G20 leaders must condemn Russia's homophobic 'gay propaganda' law
Amnesty International has called on world leaders gathering for this week’s G20 meeting in St Petersburg from tomorrow, to condemn Russia’s draconian homophobic law and do all in their power to persuade the Russian authorities to scrap it.
The law, which came into force in July, imposes fines on individuals and organisations accused of promoting “propaganda of non-traditional sexual relations” which the Russian authorities maintain could morally corrupt Children's rights.

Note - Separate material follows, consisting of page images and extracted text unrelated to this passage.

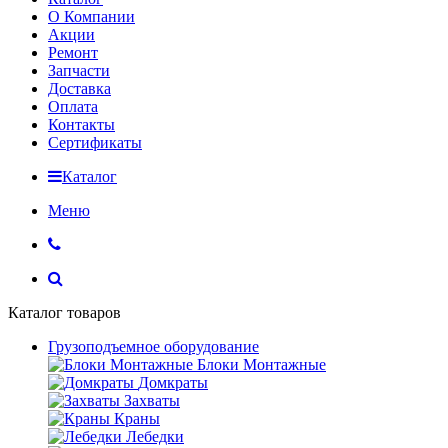
О Компании
Акции
Ремонт
Запчасти
Доставка
Оплата
Контакты
Сертификаты
Каталог
Меню
Каталог товаров
Грузоподъемное оборудование
Блоки Монтажные
Домкраты
Захваты
Краны
Лебедки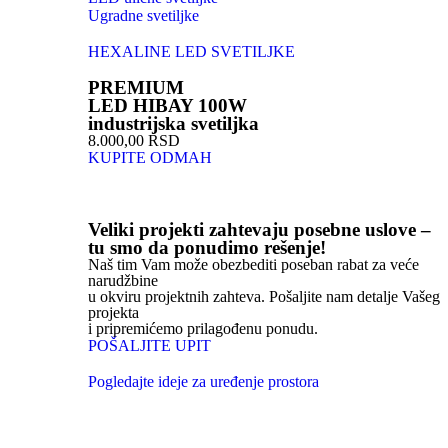
Ugradne svetiljke
HEXALINE LED SVETILJKE
PREMIUM
LED HIBAY 100W
industrijska svetiljka
8.000,00 RSD
KUPITE ODMAH
Veliki projekti zahtevaju posebne uslove –
tu smo da ponudimo rešenje!
Naš tim Vam može obezbediti poseban rabat za veće
narudžbine
u okviru projektnih zahteva. Pošaljite nam detalje Vašeg
projekta
i pripremićemo prilagođenu ponudu.
POŠALJITE UPIT
Pogledajte ideje za uređenje prostora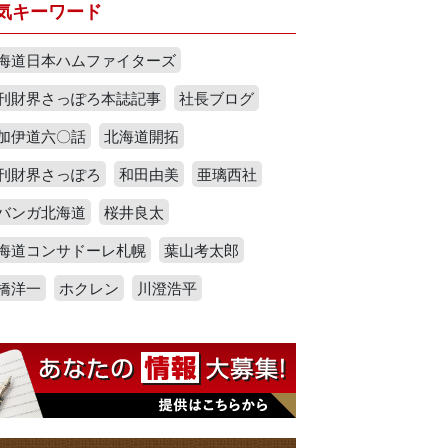
気キーワード
海道日本ハムファイターズ
刊財界さっぽろ本誌記事
社長ブログ
加伊道六〇話
北海道開拓
刊財界さっぽろ
和田由美
亜璃西社
バンガ北海道
桜井良太
海道コンサドーレ札幌
葉山考太郎
橋洋一
ホクレン
川澄浩平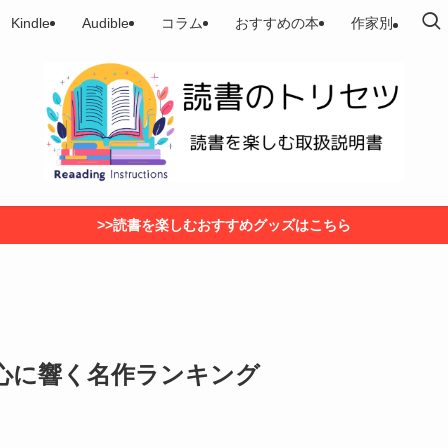
Kindle
Audible
コラム
おすすめの本
作家別
>>読書を楽しむおすすめグッズはこちら
｜心に響く名作ランキング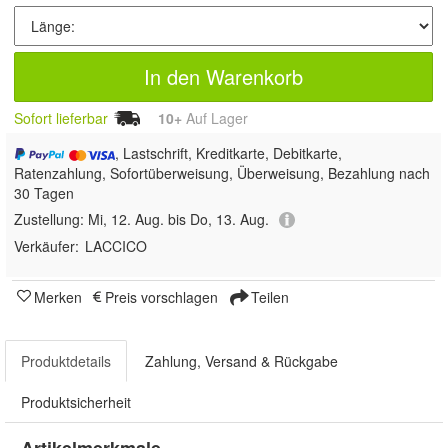
In den Warenkorb
Sofort lieferbar
10+
Auf Lager
, Lastschrift, Kreditkarte, Debitkarte,
Ratenzahlung, Sofortüberweisung, Überweisung, Bezahlung nach
30 Tagen
Zustellung:
Mi, 12. Aug. bis Do, 13. Aug.
Verkäufer:
LACCICO
Merken
Preis vorschlagen
Teilen
Produktdetails
Zahlung, Versand & Rückgabe
Produktsicherheit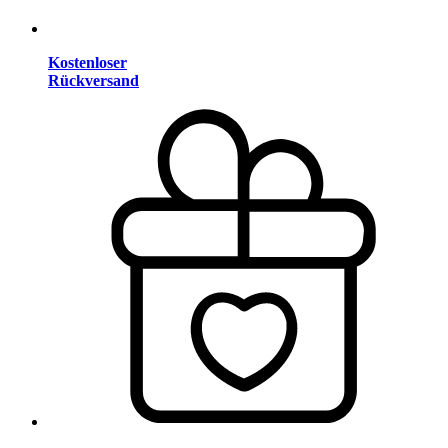
Kostenloser
Rückversand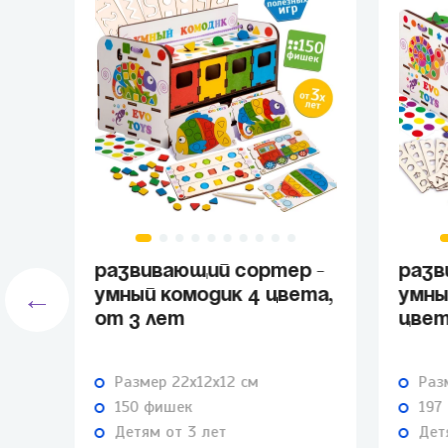
РАЗВИВАЮЩИЙ СОРТЕР -
РАЗВ
←
Й
УМНЫЙ КОМОДИК 4 ЦВЕТА,
УМНЫ
ОТ 3 ЛЕТ
ЦВЕТ
Размер 22х12х12 см
Раз
150 фишек
197
Детям от 3 лет
Дет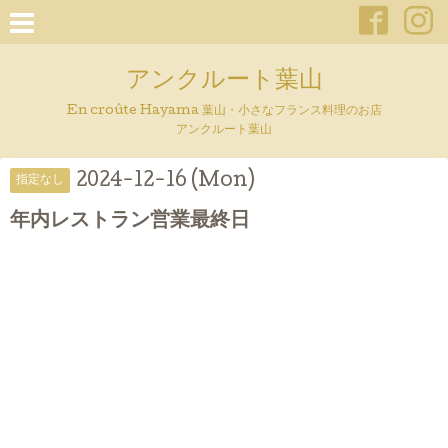
アンクルート葉山
En croûte Hayama 葉山・小さなフランス料理のお店
アンクルート葉山
2024-12-16 (Mon)
指定なし
年内レストラン営業最終日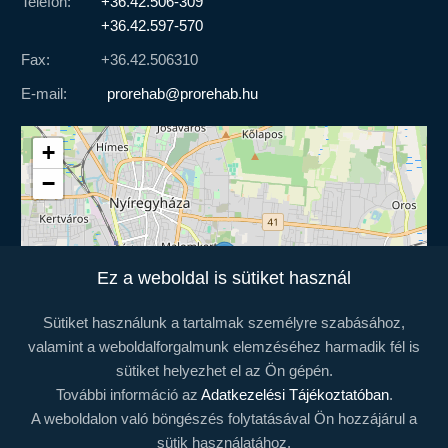
Telefon:
+36.42.506-309
+36.42.597-570
Fax:
+36.42.506310
E-mail:
prorehab@prorehab.hu
+
−
Ez a weboldal is sütiket használ
Sütiket használunk a tartalmak személyre szabásához,
valamint a weboldalforgalmunk elemzéséhez harmadik fél is
sütiket helyezhet el az Ön gépén.
További információ az
Adatkezelési Tájékoztatóban
.
A weboldalon való böngészés folytatásával Ön hozzájárul a
Leaflet
| ©
OpenStreetMap
sütik használatához.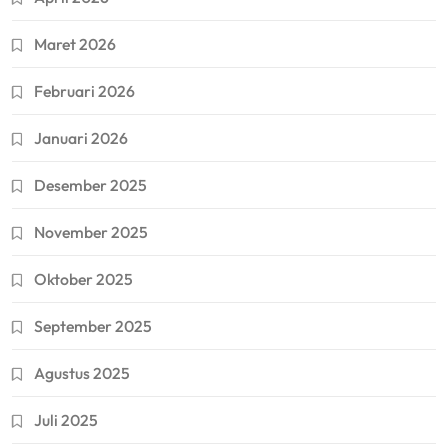
Maret 2026
Februari 2026
Januari 2026
Desember 2025
November 2025
Oktober 2025
September 2025
Agustus 2025
Juli 2025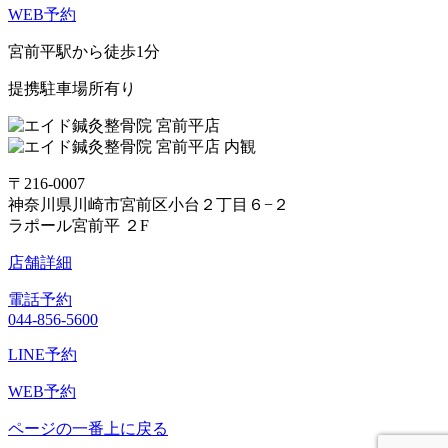
WEB予約
宮前平駅から徒歩1分
提携駐車場所有り
〒216-0007
神奈川県川崎市宮前区小台２丁目６−２
ラポール宮前平 ２F
店舗詳細
電話予約
044-856-5600
LINE予約
WEB予約
ページの一番上に戻る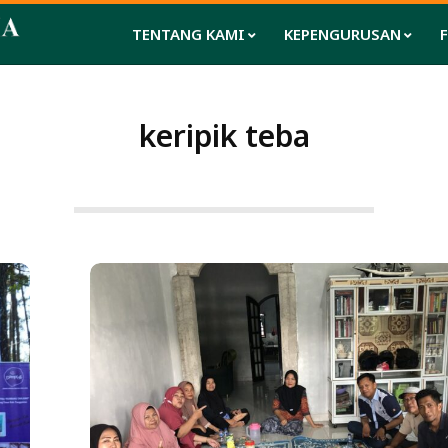
TENTANG KAMI
KEPENGURUSAN
keripik teba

Amnesty International Europe and Central Asia Director John Dalhuisen said:
“Russia’s new law effectively banning public activism by lesbian, gay, bisexual, transgender and intersex (LGBTI) individuals has done nothing but create a climate of intolerance and promote violence by vigilante groups.
“The law provides the framework for a state-sponsored discrimination and follows a pattern of abuse against LGBTI individuals, with officials systematically failing to investigate hate crimes.
“It is yet another measure in a long list introduced under Vladimir Putin’s current presidency to prevent people from enjoying their freedoms and speaking out about human rights.”
Earlier this year - on 29 June - 55 LGBTI activists were detained by police after they attempted to hold a peaceful demonstration in St Petersburg to raise awareness of rising discrimination and violent homophobic attacks in Russia. This was despite the fact that the organisers had informed the city authorities of the date and the purpose of the event, as required by law. However, soon after the event started, police informed protesters that the local authorities had received a complaint saying the meeting violated a ban on “propaganda of homosexuality” among minors, imposed by a municipal law in 2012. When the protesters refused to cease demonstrating and leave, police formed a line and “kettled” them towards police vehicles when the arrests were made.
The authorities later initiated administrative cases against those arrested for failure to abide by the lawful order of a law enforcement officer. Since then all the activists have been released. Meanwhile, other LGBTI organisations in St Petersburg - “Vyhod” (Coming Out) and the LGBTI film festival Bok o Bok (Side by Side) - have also been targeted by the authorities. The organisations and their leaders were also fined under the so-called “foreign agents law” which requires any NGO in Russia that receives foreign support and engages in loosely-defined “political activities” to register as “an organisation performing the functions of a foreign agent” and mark all their public materials accordingly. Both of these organisations have always rejected being defined as “foreign agents”.
In addition to harassment by the authorities, vigilante groups openly targeting LGBTI people have recently emerged across Russia. The authorities have failed to take action to protect the victims and prosecute those behind the attacks, despite evidence filmed by the perpetrators who have posted videos on the internet.